So there I was. Lost in Crafter Land. Not knowing what to make, which turn to take. Didn’t know whether to cut or paste, knit or purl. All that glue and fabric, wool and needles and only indecisiveness would sit next to me. So. Sad. Definitely a hole in my heart.

Then…one day I met Katie. She mistakenly thought I could sew. She invited me over to sew. Actually, the first thing she ever invited me to was a weekend rafting trip! Isn’t that a great way to become friends!? Fyi: YES.

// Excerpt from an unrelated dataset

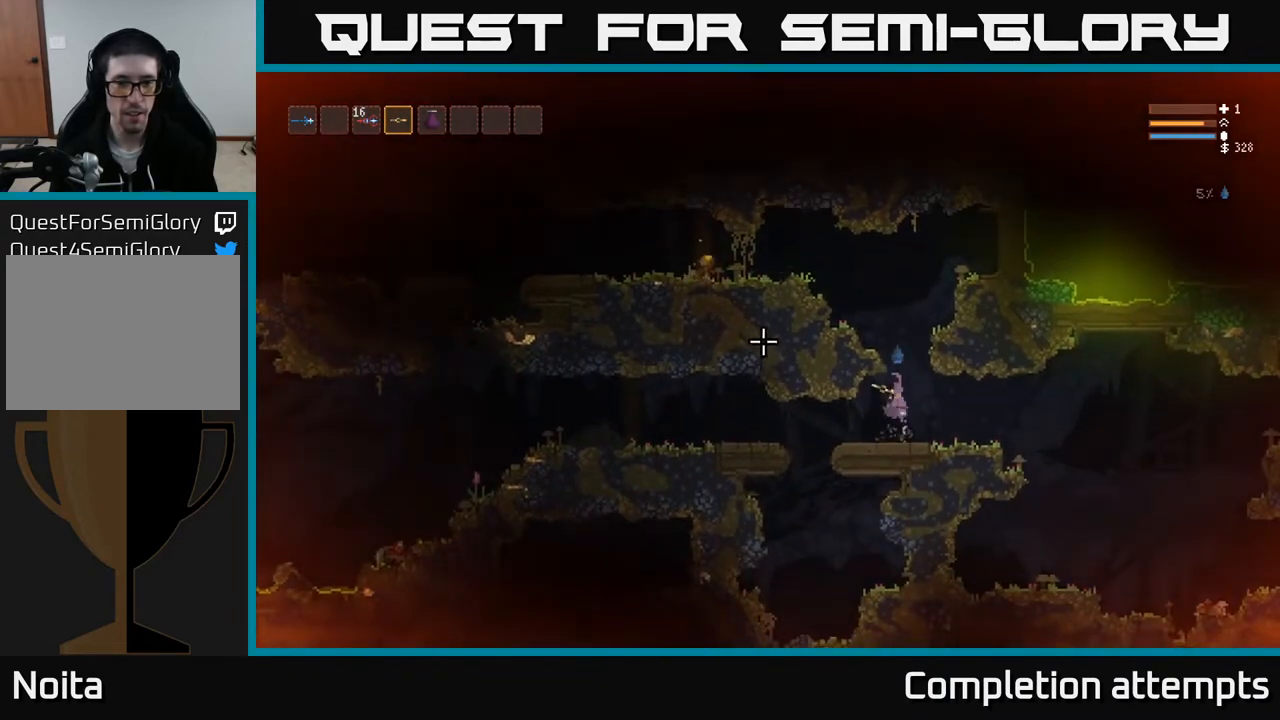
{"buttons": ["L2"], "left_stick": "left", "right_stick": "left", "events": [[233, "left_stick", "left"]]}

But 3/4 of my family totally went on that trip, our husbands having never even met, and it was fantastic. And then, still delusional about my sewing abilities, she invited me to sew. Repeatedly. I mean, this girl was in full-blown denial about my relationship with my machine. I don’t even remember what I did the first time at her house. I am not sure I knew how to do much of anything except coasters and no-slip headbands. Which I am pretty good at 🙂

And you’re damn right I showed up at her house every time she invited me. Sewing machine at the ready.

Let me digress a little. I have owned a sewing machine for 7 years. I have been purchasing fabric and patterns for things for more than 7 years. But pretty much before October 2013 my sewing history was this:

One day, I found a sewing machine for sale, bought it and made 200 coasters for Christmas.

The woman who sold it to me showed me how to make a place mat, right on the spot. We even made binding for it. Didn’t know what binding was; whatever! I was sewing!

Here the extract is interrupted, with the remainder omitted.